Tuesday, March 26, 2013

The Deathmaker


I've written a piece for Mubi.com on the 1995 German film The Deathmaker, which dives into the extensive single-room interrogation of Fritz Haarmann, the serial killer first dramatized in 1931 by Fritz Lang with M. The film's directed by Romuald Karmakar, a filmmaker that too few cinephiles are familiar with. Head on over to The Notebook to hear about why I find this spatially limited film so damn compelling.

Friday, November 16, 2012

On Showboating, Oblivion, and Tom Hanks

If you've seen the fascinating disaster that is Cloud Atlas, you may be interested in my new review over at The Daily Notebook. This is one of those films where the fact that nothing "works" is exactly why it works. Genres, plots, and images collide, converse, and ultimately crumble, and A-list actors engage in a dress-up party. What's not to like?

Monday, October 29, 2012

New MUBI Posts


I have two new pieces up at The Daily Notebook...

1.) A tribute to the great cinematographer Harris Savides (Van Sant's Death Trilogy, Zodiac, Greenberg, Birth, among many others), who passed away far too soon on October 9th, 2012, leaving behind a mountain of some of the last two decade's most unforgettable images.

2.) A close reading of a powerful orchestration of scenes in the middle of Ingmar Bergman's The Passion of Anna which incorporates the color red in multifaceted ways.

Monday, September 3, 2012

MUBI and other news...

I'm proud to announce that I've started writing for MUBI's The Daily Notebook, which I've always considered to be one of most insightful sources of film criticism on the web. To write alongside such a forward-thinking team of critics and other writers including Ignatiy Vishnevetsky, David Cairns, Ryland Walker Knight, Adrian Curry, Adam Cook, Fernando F. Croce, Michael Sicinski, and of course editor Daniel Kasman (who I met this past May in Cannes and who assisted me in developing the erratic thoughts that have led to my first post), among many others, as well as for a website that has spearheaded a new and fruitful approach to online film-viewing, is a massive honor.

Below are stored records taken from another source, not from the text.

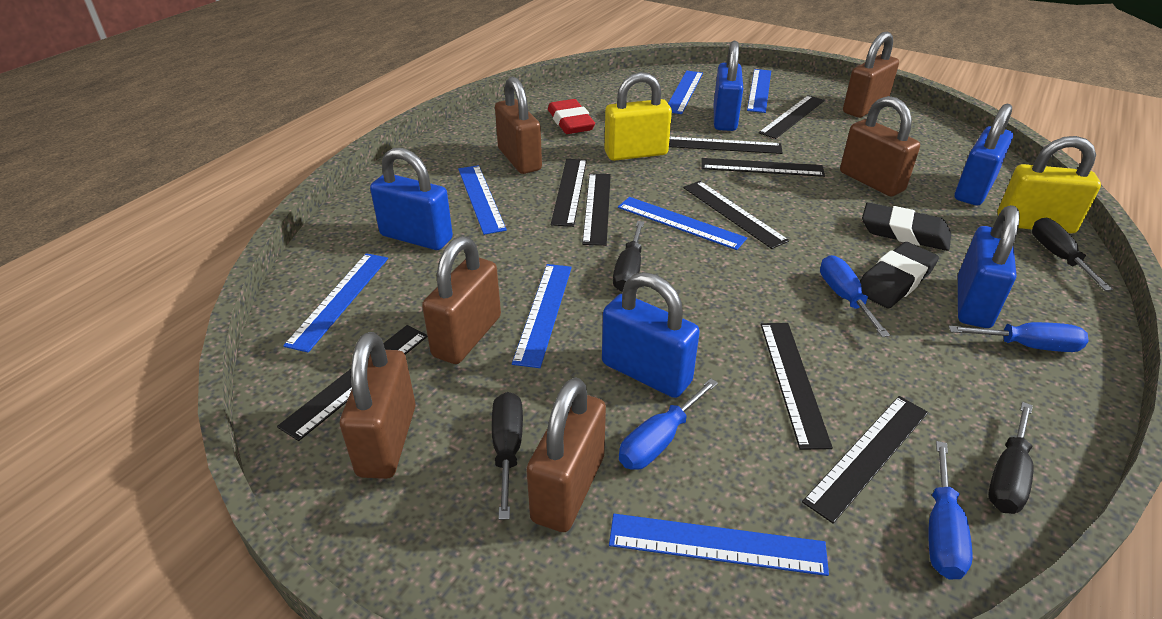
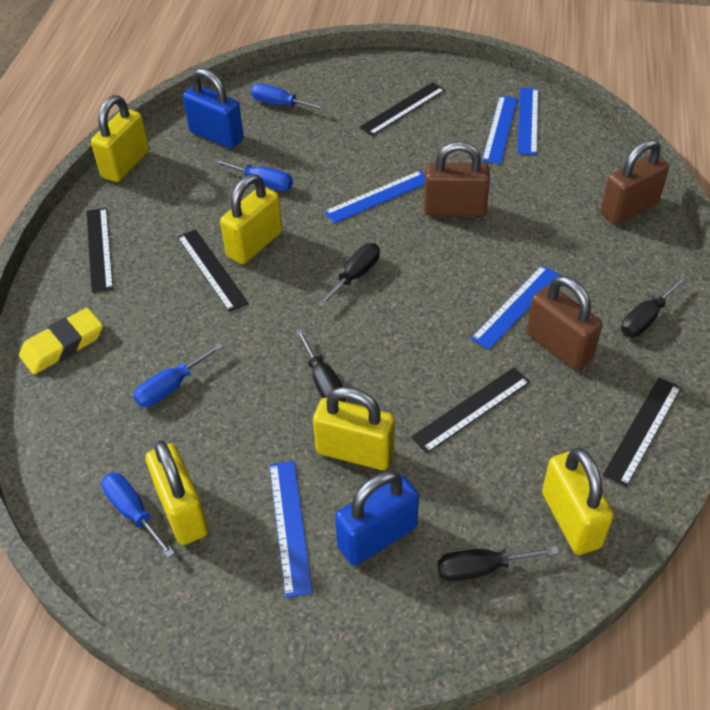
black eraser: [860,242,939,309] [862,202,951,251] = 2 -> none = 0
black ruler: [277,325,428,441] [551,159,587,227] [582,173,611,246] [669,137,783,154] [683,181,789,249] [702,158,825,177] [758,95,825,139] [761,323,833,450] [802,396,928,524] = 9 -> [86,208,113,293] [177,229,249,312] [359,82,445,136] [411,367,530,453] [603,378,681,487] = 5
blue padlock: [370,148,453,250] [602,272,700,398] [714,41,743,131] [955,104,1013,206] [958,205,1019,328] = 5 -> [183,68,244,149] [335,471,419,566] = 2
blue ruler: [283,253,388,352] [458,165,507,235] [512,264,572,368] [609,514,829,576] [618,197,747,250] [668,71,703,114] [747,69,771,113] = 7 -> [269,461,313,598] [324,171,425,224] [471,265,560,350] [482,96,518,164] [517,88,539,155] = 5
brown padlock: [340,332,416,479] [422,236,501,364] [495,76,542,174] [527,377,606,532] [840,96,920,197] [843,32,899,118] = 6 -> [424,141,490,216] [527,276,602,370] [601,139,669,224] = 3
red eraser: [548,99,595,134] = 1 -> none = 0
yellow eraser: none = 0 -> [19,308,103,374] = 1
yellow padlock: [605,72,672,161] [997,136,1101,234] = 2 -> [91,95,149,182] [146,440,208,545] [220,174,282,264] [313,387,395,470] [542,448,614,555] = 5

My first piece, on a certain visual trend in Michael Mann's filmmaking in recent years that involves putting emphasis on the ear, is live now, and you can read it here. It's a continuation of a column called The Details that was inaugurated by Kasman himself in 2009, and my work for the website, as far as I can tell for the near future, will mostly be in this arena. The column is simple and self-explanatory; as Danny puts it, "a column that catches the small within the big, focusing on the individual elements that make cinema so expressive." It will be a nice opportunity to diverge from the more macro focus of this blog and a chance to indulge in my formalist side. Writing for MUBI will obviously take away from my time writing here, but I still plan to post several times a month, in addition to linking to the articles that are published there.

In other news, I am moving to Los Angeles for a three-and-a-half month semester, which for all intents and purposes is totally irrelevant to all of you, other than for the fact that it may both put a strain on my mental capacity (I already feel allergic to all this traffic and beautiful weather, though there's an undeniable charm to California as well) and influence the kind of writing I do and the films I watch (three examples that have sprung up already: 1) yesterday I saw a man in a cowboy hat disappear behind a very Bottle Rocket-esque motel building while appearing to look at me, making me feel for a second that I was in a Lynch movie; 2) driving through the dusty, barren hills of wine country had me thinking a lot about Kiarostami; and 3) as I write, I'm in a Santa Barbara hotel room where one member of the considerable Mexican population in California is cleaning my room, giving me the unsettling feeling that I'm one of the targets of Lucrecia Martel). Alas, before I know it I'll be back in Boston and out of this strange dream world. Hell, maybe writing for MUBI's not even real.